↓

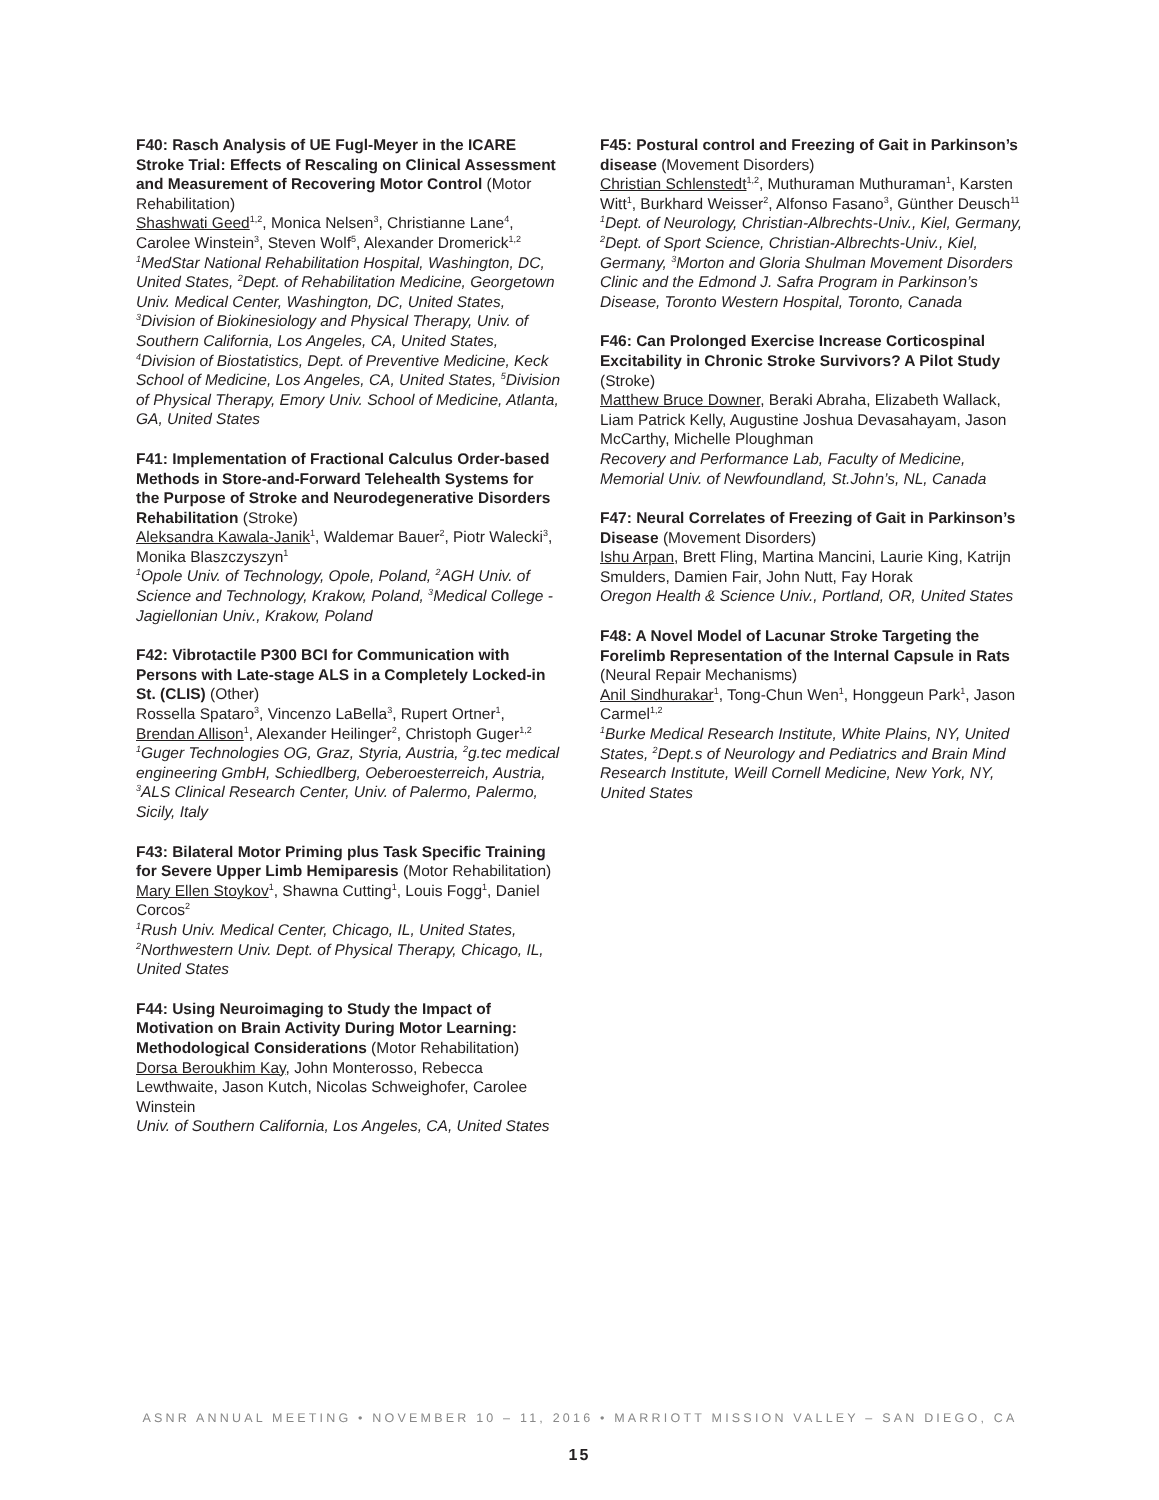F40: Rasch Analysis of UE Fugl-Meyer in the ICARE Stroke Trial: Effects of Rescaling on Clinical Assessment and Measurement of Recovering Motor Control (Motor Rehabilitation)
Shashwati Geed<sup>1,2</sup>, Monica Nelsen<sup>3</sup>, Christianne Lane<sup>4</sup>, Carolee Winstein<sup>3</sup>, Steven Wolf<sup>5</sup>, Alexander Dromerick<sup>1,2</sup>
<sup>1</sup> MedStar National Rehabilitation Hospital, Washington, DC, United States, <sup>2</sup>Dept. of Rehabilitation Medicine, Georgetown Univ. Medical Center, Washington, DC, United States, <sup>3</sup>Division of Biokinesiology and Physical Therapy, Univ. of Southern California, Los Angeles, CA, United States, <sup>4</sup>Division of Biostatistics, Dept. of Preventive Medicine, Keck School of Medicine, Los Angeles, CA, United States, <sup>5</sup>Division of Physical Therapy, Emory Univ. School of Medicine, Atlanta, GA, United States
F41: Implementation of Fractional Calculus Order-based Methods in Store-and-Forward Telehealth Systems for the Purpose of Stroke and Neurodegenerative Disorders Rehabilitation (Stroke)
Aleksandra Kawala-Janik<sup>1</sup>, Waldemar Bauer<sup>2</sup>, Piotr Walecki<sup>3</sup>, Monika Blaszczyszyn<sup>1</sup>
<sup>1</sup> Opole Univ. of Technology, Opole, Poland, <sup>2</sup>AGH Univ. of Science and Technology, Krakow, Poland, <sup>3</sup>Medical College - Jagiellonian Univ., Krakow, Poland
F42: Vibrotactile P300 BCI for Communication with Persons with Late-stage ALS in a Completely Locked-in St. (CLIS) (Other)
Rossella Spataro<sup>3</sup>, Vincenzo LaBella<sup>3</sup>, Rupert Ortner<sup>1</sup>, Brendan Allison<sup>1</sup>, Alexander Heilinger<sup>2</sup>, Christoph Guger<sup>1,2</sup>
<sup>1</sup> Guger Technologies OG, Graz, Styria, Austria, <sup>2</sup>g.tec medical engineering GmbH, Schiedlberg, Oeberoesterreich, Austria, <sup>3</sup>ALS Clinical Research Center, Univ. of Palermo, Palermo, Sicily, Italy
F43: Bilateral Motor Priming plus Task Specific Training for Severe Upper Limb Hemiparesis (Motor Rehabilitation)
Mary Ellen Stoykov<sup>1</sup>, Shawna Cutting<sup>1</sup>, Louis Fogg<sup>1</sup>, Daniel Corcos<sup>2</sup>
<sup>1</sup> Rush Univ. Medical Center, Chicago, IL, United States, <sup>2</sup>Northwestern Univ. Dept. of Physical Therapy, Chicago, IL, United States
F44: Using Neuroimaging to Study the Impact of Motivation on Brain Activity During Motor Learning: Methodological Considerations (Motor Rehabilitation)
Dorsa Beroukhim Kay, John Monterosso, Rebecca Lewthwaite, Jason Kutch, Nicolas Schweighofer, Carolee Winstein
Univ. of Southern California, Los Angeles, CA, United States
F45: Postural control and Freezing of Gait in Parkinson’s disease (Movement Disorders)
Christian Schlenstedt<sup>1,2</sup>, Muthuraman Muthuraman<sup>1</sup>, Karsten Witt<sup>1</sup>, Burkhard Weisser<sup>2</sup>, Alfonso Fasano<sup>3</sup>, Günther Deusch<sup>11</sup>
<sup>1</sup> Dept. of Neurology, Christian-Albrechts-Univ., Kiel, Germany, <sup>2</sup>Dept. of Sport Science, Christian-Albrechts-Univ., Kiel, Germany, <sup>3</sup>Morton and Gloria Shulman Movement Disorders Clinic and the Edmond J. Safra Program in Parkinson’s Disease, Toronto Western Hospital, Toronto, Canada
F46: Can Prolonged Exercise Increase Corticospinal Excitability in Chronic Stroke Survivors? A Pilot Study (Stroke)
Matthew Bruce Downer, Beraki Abraha, Elizabeth Wallack, Liam Patrick Kelly, Augustine Joshua Devasahayam, Jason McCarthy, Michelle Ploughman
Recovery and Performance Lab, Faculty of Medicine, Memorial Univ. of Newfoundland, St.John’s, NL, Canada
F47: Neural Correlates of Freezing of Gait in Parkinson’s Disease (Movement Disorders)
Ishu Arpan, Brett Fling, Martina Mancini, Laurie King, Katrijn Smulders, Damien Fair, John Nutt, Fay Horak
Oregon Health & Science Univ., Portland, OR, United States
F48: A Novel Model of Lacunar Stroke Targeting the Forelimb Representation of the Internal Capsule in Rats (Neural Repair Mechanisms)
Anil Sindhurakar<sup>1</sup>, Tong-Chun Wen<sup>1</sup>, Honggeun Park<sup>1</sup>, Jason Carmel<sup>1,2</sup>
<sup>1</sup> Burke Medical Research Institute, White Plains, NY, United States, <sup>2</sup>Dept.s of Neurology and Pediatrics and Brain Mind Research Institute, Weill Cornell Medicine, New York, NY, United States
ASNR ANNUAL MEETING • NOVEMBER 10 – 11, 2016 • MARRIOTT MISSION VALLEY – SAN DIEGO, CA
15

↑

Exercise brief:
Only lines with the word "Canada" should be collected from the material.

Exercise response:
<sup>1</sup> Dept. of Neurology, Christian-Albrechts-Univ., Kiel, Germany, <sup>2</sup>Dept. of Sport Science, Christian-Albrechts-Univ., Kiel, Germany, <sup>3</sup>Morton and Gloria Shulman Movement Disorders Clinic and the Edmond J. Safra Program in Parkinson’s Disease, Toronto Western Hospital, Toronto, Canada
Recovery and Performance Lab, Faculty of Medicine, Memorial Univ. of Newfoundland, St.John’s, NL, Canada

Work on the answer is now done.